_Task to complete_
Can you return, unchanged, the lines between the one holding "0): 7 cards" and the one holding "CTYPE2; Typically HPLT", inclusive?

_Exercise material_
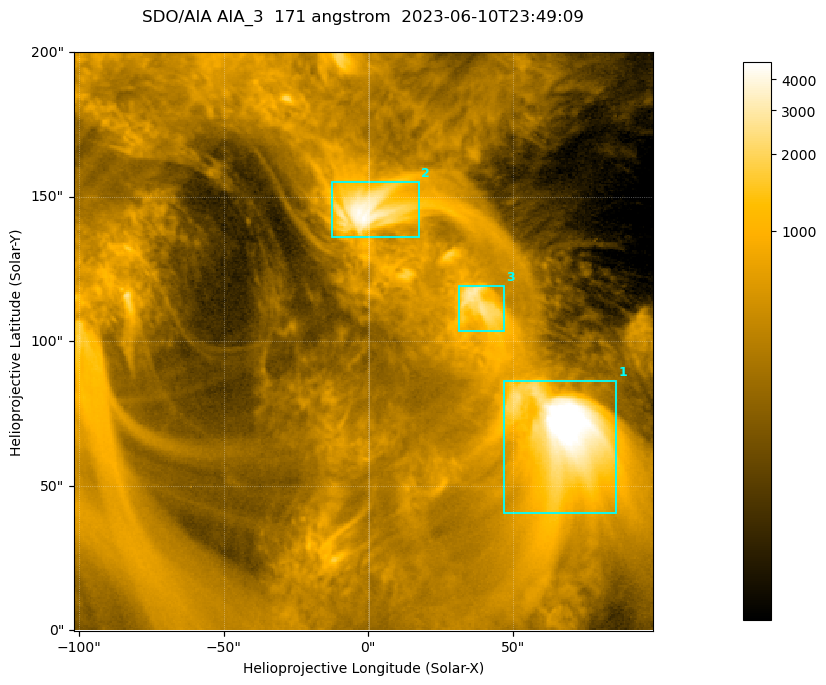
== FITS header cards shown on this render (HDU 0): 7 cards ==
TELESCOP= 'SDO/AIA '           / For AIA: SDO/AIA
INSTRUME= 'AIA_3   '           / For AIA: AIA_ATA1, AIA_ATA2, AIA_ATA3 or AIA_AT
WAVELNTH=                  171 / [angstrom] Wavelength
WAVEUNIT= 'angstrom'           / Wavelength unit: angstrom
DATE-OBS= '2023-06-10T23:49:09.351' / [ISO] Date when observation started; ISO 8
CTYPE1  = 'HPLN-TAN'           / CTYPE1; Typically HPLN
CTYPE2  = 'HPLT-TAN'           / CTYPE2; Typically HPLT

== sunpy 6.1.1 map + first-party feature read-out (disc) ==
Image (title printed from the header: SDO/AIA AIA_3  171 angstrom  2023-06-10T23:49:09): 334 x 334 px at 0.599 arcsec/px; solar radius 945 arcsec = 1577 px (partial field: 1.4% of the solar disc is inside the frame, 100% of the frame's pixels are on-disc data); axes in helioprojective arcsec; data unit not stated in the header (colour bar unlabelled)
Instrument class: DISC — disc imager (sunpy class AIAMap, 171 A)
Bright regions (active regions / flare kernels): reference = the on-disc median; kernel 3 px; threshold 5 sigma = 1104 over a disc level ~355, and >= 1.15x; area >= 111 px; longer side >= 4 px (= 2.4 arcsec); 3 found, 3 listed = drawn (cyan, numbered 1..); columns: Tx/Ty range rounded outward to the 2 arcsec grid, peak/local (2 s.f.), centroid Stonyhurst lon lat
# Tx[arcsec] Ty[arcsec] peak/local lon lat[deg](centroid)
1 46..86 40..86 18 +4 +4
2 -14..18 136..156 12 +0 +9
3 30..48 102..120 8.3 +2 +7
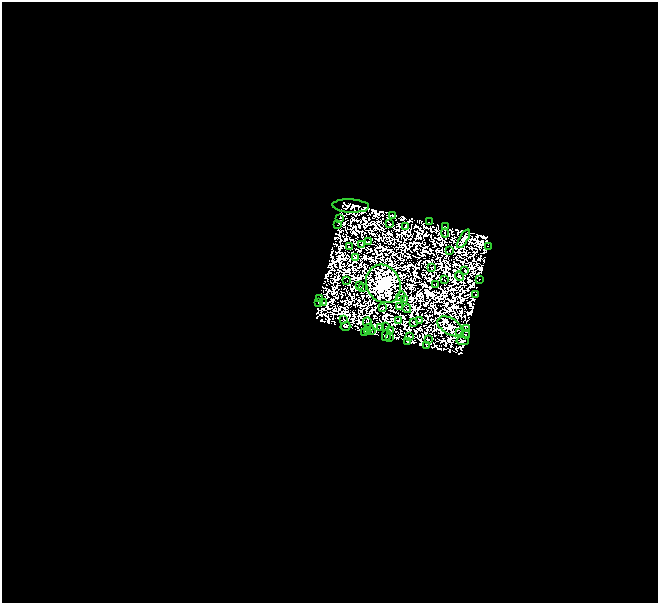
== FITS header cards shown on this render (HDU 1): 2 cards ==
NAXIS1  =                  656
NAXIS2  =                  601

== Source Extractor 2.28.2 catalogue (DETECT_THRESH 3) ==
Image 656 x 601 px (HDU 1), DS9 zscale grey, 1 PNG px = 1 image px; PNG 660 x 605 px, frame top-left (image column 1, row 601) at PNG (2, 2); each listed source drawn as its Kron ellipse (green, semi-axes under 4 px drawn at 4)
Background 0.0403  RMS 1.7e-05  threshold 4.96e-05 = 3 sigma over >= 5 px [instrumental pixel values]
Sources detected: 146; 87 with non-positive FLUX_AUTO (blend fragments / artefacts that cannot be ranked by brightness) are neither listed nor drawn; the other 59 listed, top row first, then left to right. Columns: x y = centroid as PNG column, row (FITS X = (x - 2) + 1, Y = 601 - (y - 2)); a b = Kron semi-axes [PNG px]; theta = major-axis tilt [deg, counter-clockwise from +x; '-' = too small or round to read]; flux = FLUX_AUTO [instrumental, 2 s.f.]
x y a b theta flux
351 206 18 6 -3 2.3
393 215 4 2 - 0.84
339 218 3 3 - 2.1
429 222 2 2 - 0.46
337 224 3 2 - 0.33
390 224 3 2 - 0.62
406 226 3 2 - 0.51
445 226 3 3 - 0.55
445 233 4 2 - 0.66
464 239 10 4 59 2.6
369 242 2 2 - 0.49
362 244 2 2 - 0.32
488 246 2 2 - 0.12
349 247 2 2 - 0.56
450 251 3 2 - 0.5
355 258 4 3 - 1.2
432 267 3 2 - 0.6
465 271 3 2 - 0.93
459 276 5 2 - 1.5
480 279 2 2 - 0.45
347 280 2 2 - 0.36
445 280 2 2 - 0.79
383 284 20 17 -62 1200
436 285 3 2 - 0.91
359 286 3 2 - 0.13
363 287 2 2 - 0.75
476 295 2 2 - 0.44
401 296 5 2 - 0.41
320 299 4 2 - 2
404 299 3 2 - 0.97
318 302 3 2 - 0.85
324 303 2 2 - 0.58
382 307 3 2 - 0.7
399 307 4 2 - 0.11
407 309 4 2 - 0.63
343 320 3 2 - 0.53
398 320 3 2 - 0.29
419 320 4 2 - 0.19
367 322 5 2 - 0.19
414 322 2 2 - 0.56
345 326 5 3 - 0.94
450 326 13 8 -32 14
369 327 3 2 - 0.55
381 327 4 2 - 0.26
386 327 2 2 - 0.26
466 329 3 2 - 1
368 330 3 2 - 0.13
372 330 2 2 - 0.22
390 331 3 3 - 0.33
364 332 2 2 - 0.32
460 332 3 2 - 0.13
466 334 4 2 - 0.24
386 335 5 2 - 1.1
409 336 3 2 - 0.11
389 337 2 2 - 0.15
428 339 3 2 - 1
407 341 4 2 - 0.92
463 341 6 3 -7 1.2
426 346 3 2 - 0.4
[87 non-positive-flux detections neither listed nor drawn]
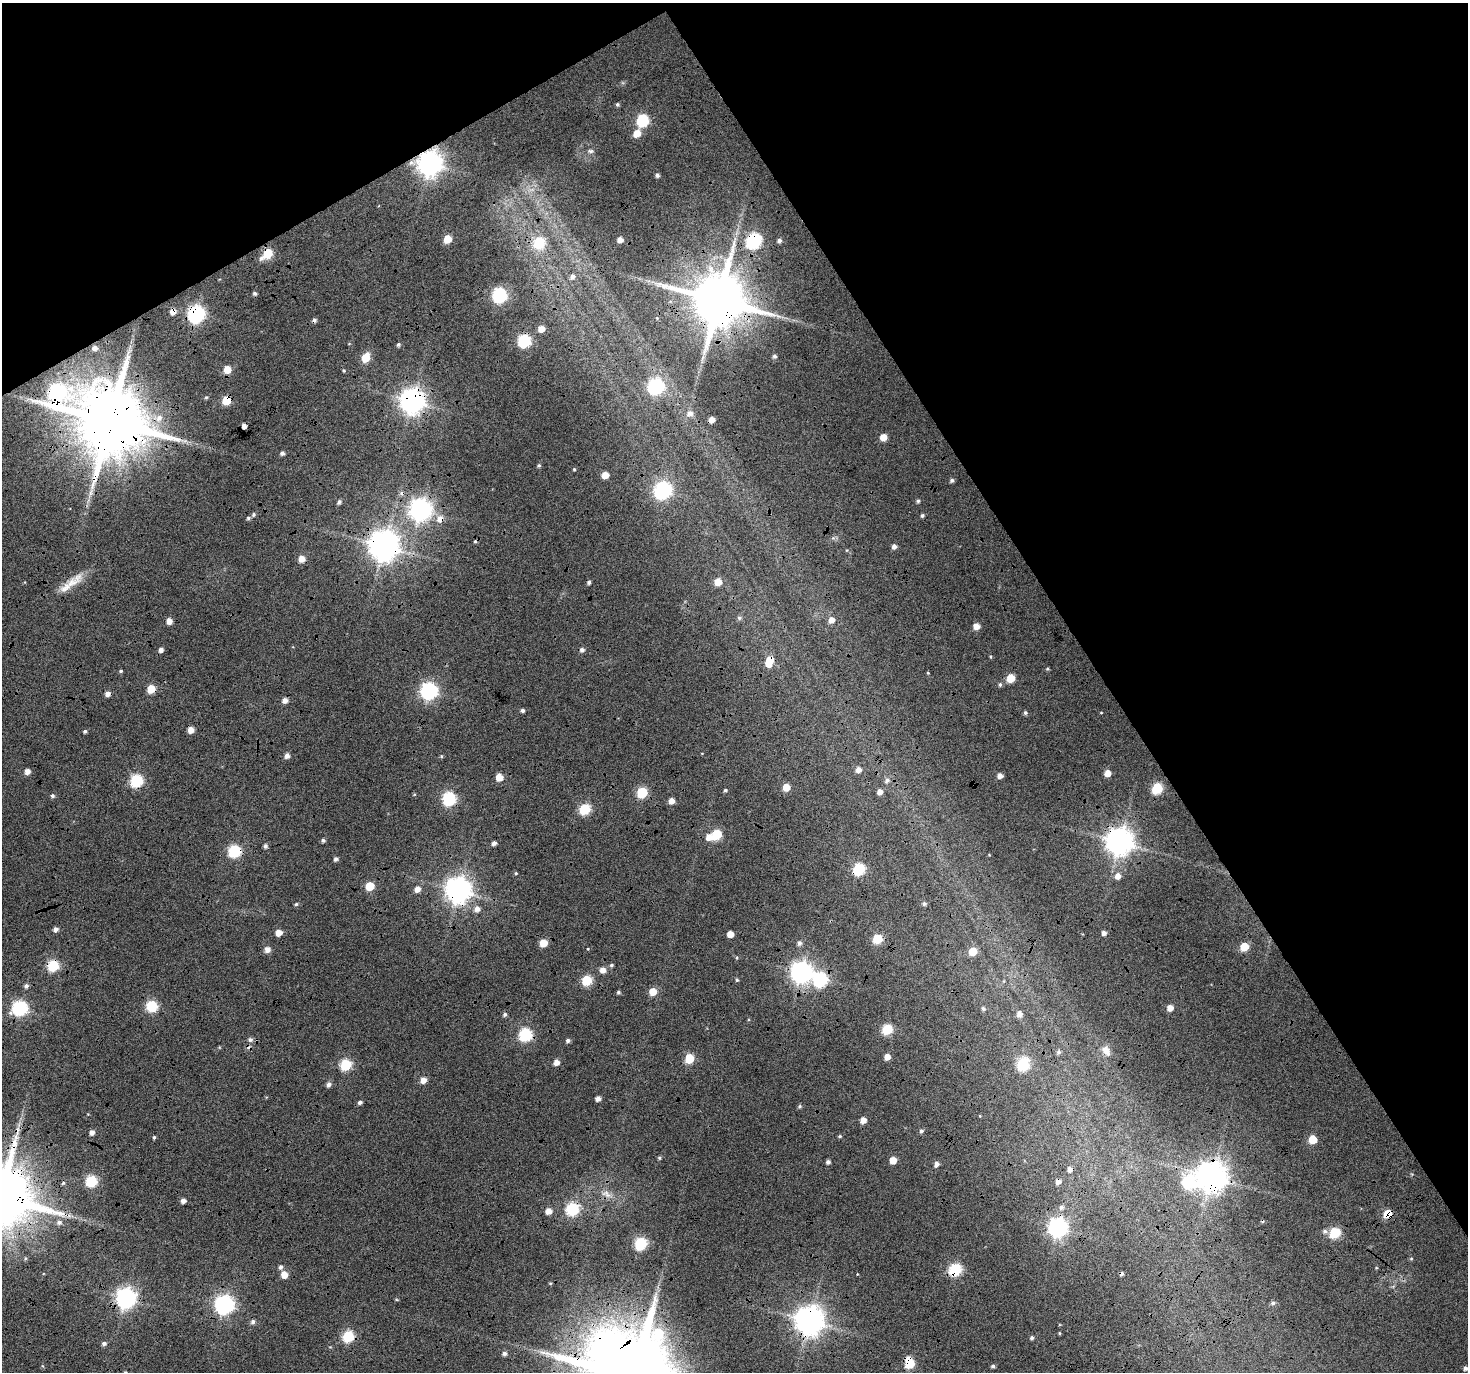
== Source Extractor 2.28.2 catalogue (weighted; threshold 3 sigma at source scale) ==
--
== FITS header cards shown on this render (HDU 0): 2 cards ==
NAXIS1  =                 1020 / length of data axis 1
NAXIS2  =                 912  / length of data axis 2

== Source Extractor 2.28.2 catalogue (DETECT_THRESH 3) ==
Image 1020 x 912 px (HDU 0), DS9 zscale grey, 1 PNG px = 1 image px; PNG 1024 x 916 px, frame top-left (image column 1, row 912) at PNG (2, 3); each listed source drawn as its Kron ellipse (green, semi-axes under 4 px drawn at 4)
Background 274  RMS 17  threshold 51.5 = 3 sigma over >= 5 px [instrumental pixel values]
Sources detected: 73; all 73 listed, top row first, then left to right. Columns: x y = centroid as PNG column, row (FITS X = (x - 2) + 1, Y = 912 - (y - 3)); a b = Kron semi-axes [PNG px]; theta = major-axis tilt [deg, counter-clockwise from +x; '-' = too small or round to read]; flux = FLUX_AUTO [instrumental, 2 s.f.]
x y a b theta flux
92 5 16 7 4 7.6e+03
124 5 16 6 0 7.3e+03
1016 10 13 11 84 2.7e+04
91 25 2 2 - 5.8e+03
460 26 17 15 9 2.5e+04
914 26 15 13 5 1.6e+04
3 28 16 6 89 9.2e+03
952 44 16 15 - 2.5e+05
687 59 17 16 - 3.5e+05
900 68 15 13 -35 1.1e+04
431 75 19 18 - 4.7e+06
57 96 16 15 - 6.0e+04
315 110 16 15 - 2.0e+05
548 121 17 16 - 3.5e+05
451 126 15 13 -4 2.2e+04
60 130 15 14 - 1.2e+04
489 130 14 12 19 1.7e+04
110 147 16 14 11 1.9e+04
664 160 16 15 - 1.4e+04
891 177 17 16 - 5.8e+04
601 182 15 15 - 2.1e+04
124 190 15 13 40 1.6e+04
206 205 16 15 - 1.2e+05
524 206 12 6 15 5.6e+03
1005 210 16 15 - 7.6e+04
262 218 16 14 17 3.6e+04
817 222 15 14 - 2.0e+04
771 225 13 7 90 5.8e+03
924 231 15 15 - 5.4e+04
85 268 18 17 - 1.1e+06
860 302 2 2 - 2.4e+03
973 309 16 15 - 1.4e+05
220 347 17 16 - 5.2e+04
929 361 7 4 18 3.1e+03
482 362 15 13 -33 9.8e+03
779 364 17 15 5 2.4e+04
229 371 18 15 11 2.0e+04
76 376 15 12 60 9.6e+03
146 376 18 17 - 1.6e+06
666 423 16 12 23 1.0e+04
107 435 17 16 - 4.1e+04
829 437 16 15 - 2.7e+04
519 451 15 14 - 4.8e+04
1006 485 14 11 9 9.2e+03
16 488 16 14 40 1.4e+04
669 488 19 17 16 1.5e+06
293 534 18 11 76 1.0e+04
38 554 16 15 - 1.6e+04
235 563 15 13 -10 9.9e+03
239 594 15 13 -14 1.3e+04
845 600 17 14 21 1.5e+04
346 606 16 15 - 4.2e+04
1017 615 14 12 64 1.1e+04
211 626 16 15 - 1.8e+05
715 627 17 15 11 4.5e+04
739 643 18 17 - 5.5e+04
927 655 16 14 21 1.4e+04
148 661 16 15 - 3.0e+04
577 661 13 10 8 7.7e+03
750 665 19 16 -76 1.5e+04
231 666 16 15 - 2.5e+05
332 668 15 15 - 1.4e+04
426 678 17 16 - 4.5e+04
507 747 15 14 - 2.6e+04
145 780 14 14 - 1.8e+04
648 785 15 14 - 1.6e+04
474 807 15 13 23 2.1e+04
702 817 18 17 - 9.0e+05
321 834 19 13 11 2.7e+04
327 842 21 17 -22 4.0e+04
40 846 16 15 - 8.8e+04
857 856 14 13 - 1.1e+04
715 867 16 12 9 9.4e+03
--
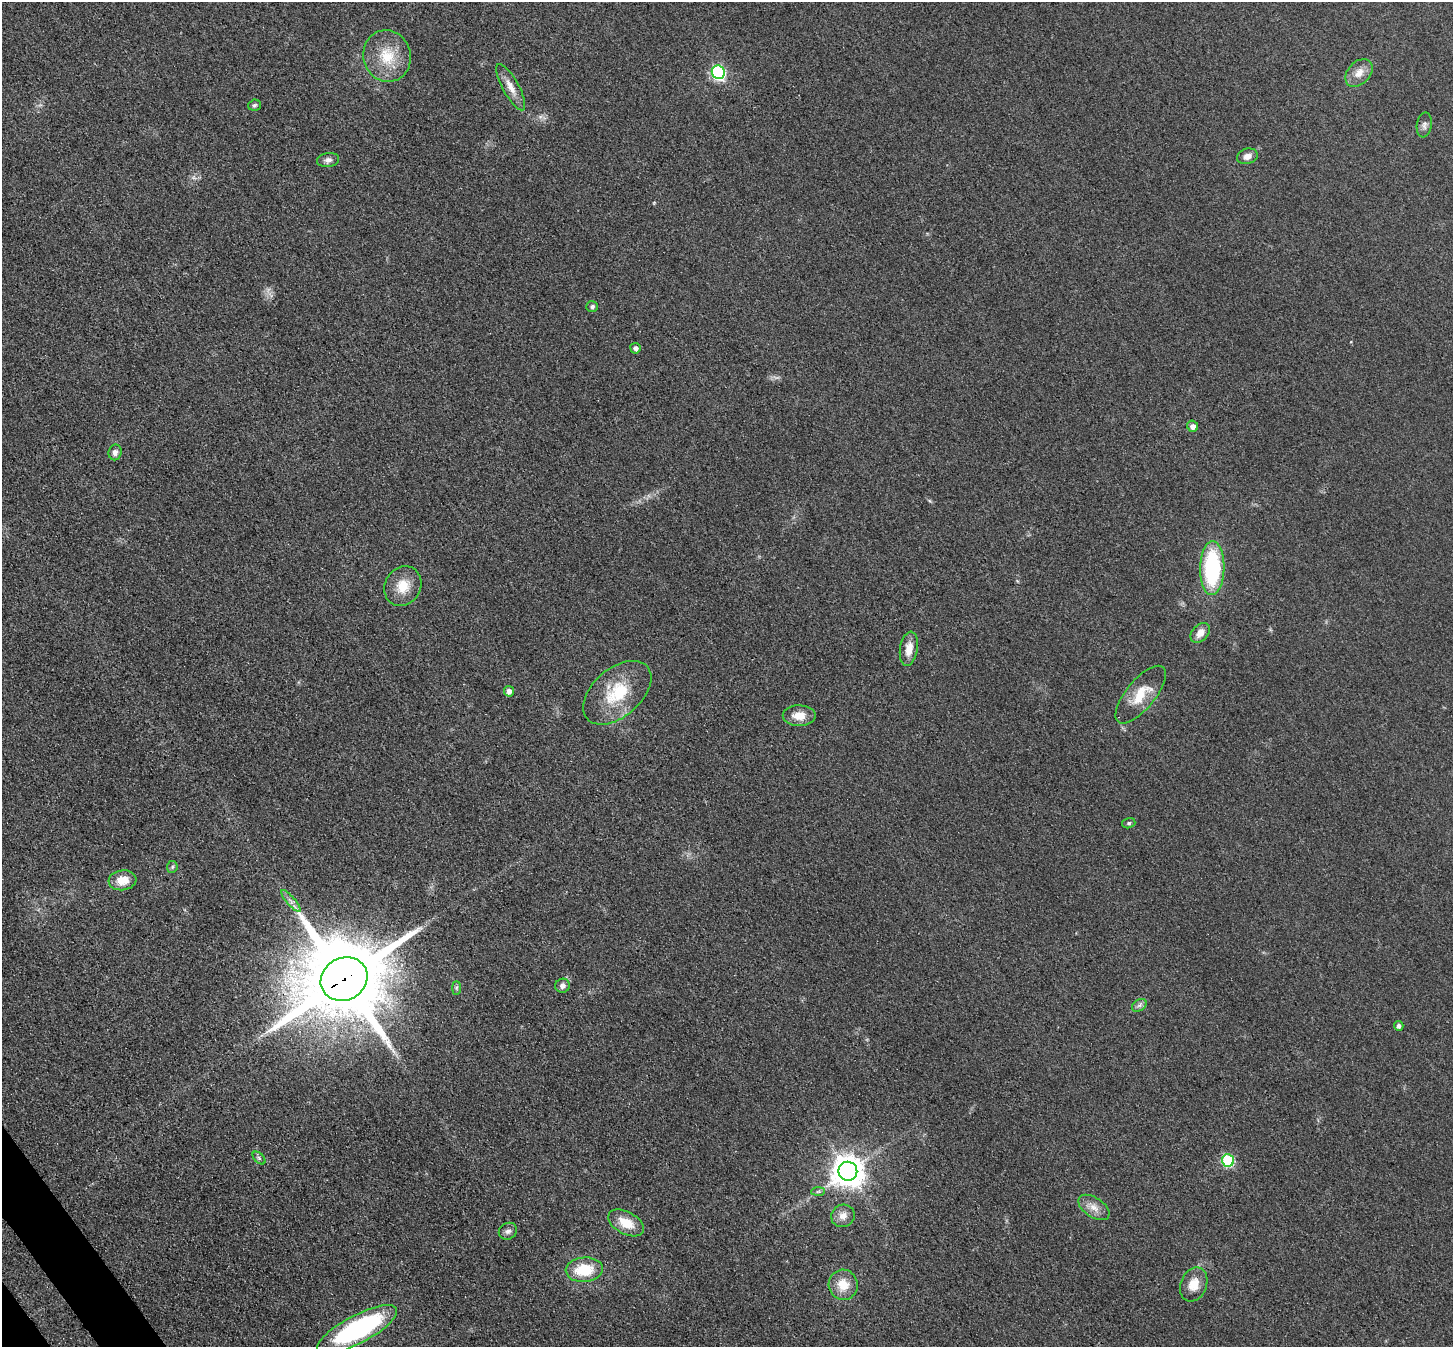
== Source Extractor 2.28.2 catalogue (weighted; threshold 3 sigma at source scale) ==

_Response for this exercise_
== FITS header cards shown on this render (HDU 0): 7 cards ==
TELESCOP= 'SDO/AIA '           / For AIA: SDO/AIA
INSTRUME= 'AIA_3   '           / For AIA: AIA_ATA1, AIA_ATA2, AIA_ATA3 or AIA_AT
WAVELNTH=                  171 / [angstrom] Wavelength
WAVEUNIT= 'angstrom'           / Wavelength unit: angstrom
DATE-OBS= '2023-06-10T23:49:09.351' / [ISO] Date when observation started; ISO 8
CTYPE1  = 'HPLN-TAN'           / CTYPE1; Typically HPLN
CTYPE2  = 'HPLT-TAN'           / CTYPE2; Typically HPLT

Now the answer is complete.